Face à la perte d’attractivité du métier d’enseignants, une autre politique est possible

– Mardi 28 juin 2022

Yannick Trigance, secrétaire national à l'École, l'Éducation et à l'Accès aux savoirs

Le ministre de l’Éducation nationale l’affirme : « il y aura un prof devant chaque classe à la rentrée ». Nous l’espérons, mais nous sommes en droit d’en douter au regard de la situation inquiétante des recrutements. 

Ainsi, sur les 8 163 postes offerts à la session 2022 du CRPE (Concours de recrutement des professeurs des écoles), 1 747 ne sont toujours pas pourvus à cette heure, soit 21,4 %. Si les académies franciliennes sont les plus touchées - à Versailles, 1 006 postes ne sont pas pourvus sur 1 430 offerts ; à Créteil, 660 sur 1 079 ; à Paris, 62 sur 219 - d’autres territoires connaissent les mêmes tensions et devront faire leur rentrée avec un nombre d’enseignants en dessous des prévisions : en Guyane (92 postes non pourvus), à Nancy-Metz (14), à Grenoble (11), à Amiens (7), à Dijon (6) et à Nice (3)…

Si l’on en croit les chiffres communiqués par le Snuipp-FSU, tous concours du 1er degré confondus, ce sont 2 173 postes qui n’ont pas été pourvus. Contrairement aux propos rassurants du ministre, la rentrée scolaire de septembre s’annonce difficile pour les élèves, les familles et les équipes éducatives.
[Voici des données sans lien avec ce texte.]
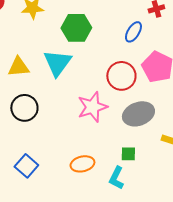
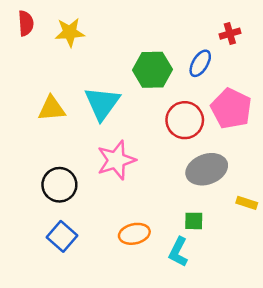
green hexagon: (76, 28) -> (152, 70), moved
pink star: (92, 107) -> (116, 160), moved
black circle: (24, 108) -> (59, 185), moved

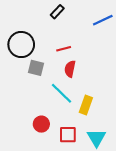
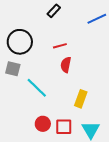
gray square: (36, 68) -> (13, 69), moved
cyan line: (61, 93) -> (37, 88), moved
red circle: (41, 124) -> (43, 124), moved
Ces tensions concernent également le collège et le lycée où d'importants déficits dans les effectifs sont à prévoir. En mathématiques, 816 candidats ont été admissibles sur 1 035 postes de professeurs de mathématiques ouverts ; en allemand, avec 83 candidats admissibles pour 215 postes ouverts – dans ces deux disciplines, c’est deux fois moins qu’en 2021.
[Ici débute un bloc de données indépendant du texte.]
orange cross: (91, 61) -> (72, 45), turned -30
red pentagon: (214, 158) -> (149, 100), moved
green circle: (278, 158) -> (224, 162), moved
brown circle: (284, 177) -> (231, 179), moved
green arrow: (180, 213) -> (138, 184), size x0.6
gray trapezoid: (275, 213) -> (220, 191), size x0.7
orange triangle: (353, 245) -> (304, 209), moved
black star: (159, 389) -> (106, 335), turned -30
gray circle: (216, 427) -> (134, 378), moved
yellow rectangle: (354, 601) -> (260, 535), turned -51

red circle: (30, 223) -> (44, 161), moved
Par ailleurs, la réforme qui a repoussé en 2ème année de master le concours qui auparavant avait lieu en 1ère année a de fait éliminé de très nombreux étudiants dans l’impossibilité totale financièrement de poursuivre une année universitaire supplémentaire avant de passer le concours.

A cette baisse drastique sans précédent du nombre de candidatures et d’admis viennent s’ajouter une forte augmentation des demandes de ruptures conventionnelles et des démissions d’enseignants totalement désabusés et découragés. Face à cette situation, le SE-Unsa a même déposé une « alerte sociale » auprès du ministère. 

Pourtant des solutions d’urgence existent et sont connues des autorités : Augmentation du nombre de fonctionnaires stagiaires des candidats actuellement sur liste complémentaire ; recrutement en nombre suffisant de personnels sécurisés professionnellement et financièrement ; recrutement d’assistants d’éducation et de personnels accompagnants les élèves en situation de handicap (AESH) ; d’Assistants d'éducation (AED)…

Ces mesures d’urgence sont nécessaires, mais elles pourraient toutefois s’avérer insuffisantes pour assurer au-delà de la rentrée le bon déroulement de tout le reste de l’année scolaire. Elles appellent surtout en parallèle des décisions politiques ambitieuses pour mettre un terme à la perte d’attractivité du métier d’enseignant. 

Ce terrible constat n’est en effet pas le fruit du hasard. Comme toutes les enquêtes auprès des enseignants le montrent, il est la triste mais réelle conséquence de la politique néo-libérale engagée depuis 5 ans par Emmanuel Macron et son gouvernement. Celle-ci a engendré une détérioration des conditions de travail des personnels et enseignants, une gestion des relations sociales autoritaire et injonctive, un déclassement salarial, une dégradation de la formation initiale et continue des enseignants, générant par la même un recours massif aux personnels contractuels sous-payés et sans formation.

C’est pourquoi, à côté des mesures d’urgence de la rentrée, il faut engager une politique ambitieuse autour du métier d’enseignant : revalorisation salariale, amélioration des conditions de travail, augmentation des heures de formation initiale et continue, une gestion plus humaine des ressources, un plan prévisionnel de recrutements sur 10 ans, le respect de la liberté pédagogique…

Autant de mesures qui permettront la réhabilitation et la promotion d’une école publique de l’égalité et de l’émancipation, d’une école qui accueille tous les élèves et qui garantit la réussite de tous nos jeunes.

C’est notre défi d’aujourd’hui pour de demain : c’est celui de l’avenir de notre jeunesse, et il commence par l’école.